Is the clue to why country folk are marching to be found in their most often repeated complaint, albeit the most vague - we are not understood? Here are some of the comments that rural protesters have been making: "a largely urban Parliament does not really understand rural issues." "We are all in crisis through lack of political understanding and are desperate for recognition." "People in towns don't really seem to want to know or care."

My immediate response to this is to say that urban people understand only too well. Not only do we realise how heavily we subsidise the countryside, we also know that country dwellers are poor protectors of the environment. Some of the people marching in London on Sunday will have been busy destroying hedge rows in the past few months. No sooner did farmers realise that legislation will shortly come into force that will increase the protection of ancient hedgerows, essential shelter and habitat as they are for wild birds, animals, plants, insects and the like, than they engaged in a frenzy of hedge destruction in order to pre-empt the new regulations. About one third of the hedges of England and Wales are thought to have been lost between 1984 and 1993. The Council for the Protection of Rural England estimates that more than 2,000 miles have been ripped up in the past nine months - an increase of more than 30 per cent on the same period a year earlier. In light of this, one could say that the countryside is too precious to be left in the charge of country people.

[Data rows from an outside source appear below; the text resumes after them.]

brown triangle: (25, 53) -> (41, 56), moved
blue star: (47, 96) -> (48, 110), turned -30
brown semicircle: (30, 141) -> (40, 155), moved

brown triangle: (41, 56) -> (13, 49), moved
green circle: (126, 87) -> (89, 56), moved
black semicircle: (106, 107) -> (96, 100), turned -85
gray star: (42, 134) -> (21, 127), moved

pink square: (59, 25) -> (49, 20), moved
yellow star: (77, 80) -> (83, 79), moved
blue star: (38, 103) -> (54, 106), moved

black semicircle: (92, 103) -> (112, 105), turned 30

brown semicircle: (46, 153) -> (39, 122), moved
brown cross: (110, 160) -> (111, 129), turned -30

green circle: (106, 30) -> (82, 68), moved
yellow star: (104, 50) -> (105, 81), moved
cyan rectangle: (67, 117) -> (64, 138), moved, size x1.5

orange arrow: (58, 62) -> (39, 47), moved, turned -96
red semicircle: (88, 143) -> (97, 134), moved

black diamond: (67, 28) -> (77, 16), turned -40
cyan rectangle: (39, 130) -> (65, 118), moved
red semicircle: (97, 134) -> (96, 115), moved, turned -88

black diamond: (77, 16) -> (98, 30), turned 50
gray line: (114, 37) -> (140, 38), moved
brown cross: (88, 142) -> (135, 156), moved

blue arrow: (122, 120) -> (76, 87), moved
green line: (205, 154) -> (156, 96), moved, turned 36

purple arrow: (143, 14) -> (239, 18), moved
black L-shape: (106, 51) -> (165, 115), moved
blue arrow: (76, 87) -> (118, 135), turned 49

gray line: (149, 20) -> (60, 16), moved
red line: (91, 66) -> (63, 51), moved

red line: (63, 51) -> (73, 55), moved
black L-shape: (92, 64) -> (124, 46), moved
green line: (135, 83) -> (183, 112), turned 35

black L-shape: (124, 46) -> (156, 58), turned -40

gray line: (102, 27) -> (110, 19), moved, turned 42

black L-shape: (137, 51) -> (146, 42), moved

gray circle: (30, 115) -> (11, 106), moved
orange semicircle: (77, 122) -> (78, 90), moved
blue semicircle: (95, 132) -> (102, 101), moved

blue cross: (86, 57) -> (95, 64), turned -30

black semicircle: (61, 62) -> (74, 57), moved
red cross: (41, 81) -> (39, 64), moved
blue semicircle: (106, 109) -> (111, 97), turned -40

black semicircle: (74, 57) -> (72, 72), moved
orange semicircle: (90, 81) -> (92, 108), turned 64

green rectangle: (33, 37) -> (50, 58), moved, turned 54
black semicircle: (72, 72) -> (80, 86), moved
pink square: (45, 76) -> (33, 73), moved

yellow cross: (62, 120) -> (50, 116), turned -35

But there is something else that may not be understood sufficiently well. Another remark quoted recently put the point: "There's support for the rally ... because there's a general attack on our liberties. Everywhere our freedom of choice is disappearing." The liberties under threat are by now well known. They comprise the right to go hunting foxes with dogs, which is banned in the awkwardly named private member's measure currently in Parliament - the "Wild Mammals (Hunting with dogs) Bill". In the same list is the right for owners of mountain, moorland, heath, downland and common land - some 12 per cent of the entire land of England and Wales - to forbid walkers to roam freely across their estates. This will be the subject of a Government statement to-morrow. The beef-on-the- bone ban also figures, although its effects are felt by all hearty eaters, whether town or country. Likewise the threat - from Brussels - to the production of unpasteurised milk and cheese is lumped in.

The principles underlying the four examples are different. In the case of hunting the issue is the right of minorities to pursue their ancient customs unless - as with cock-fighting or bear baiting - they are exceptionally repugnant. It is the principle of tolerance. The United Kingdom has stricter laws preventing cruelty to animals than most nations, yet fox hunting has always been allowed to continue. The right to roam, virtuous though it may seem, is an attack on the rights of property owners. Whatever the disgraceful circumstances in which the old landed estates were put together, or whatever the hard-faced arrogance of owners who erect "no trespassing" signs on the gates opening out to vast stretches of wilderness, the right to privacy on one's own property is a powerful and long-established rule. In the same way, Mr Cunningham's ban on beef-on-the-bone is an interference with our liberty to lead our own lives.

The marchers on Sunday, therefore, do have something to say, which despite all my irritations at country people appeals deeply to me. They are protesting at what they perceive as an attempt to reduce the boundaries in which we conduct our private activities. That is what will bring tens of thousands of people into the London streets on Sunday and that they are concerned exclusively with rural activities is besides the point. But I doubt whether the countryside will need to hold any further rallies. It looks as if the Government has taken the point. The marchers have already attained their objective.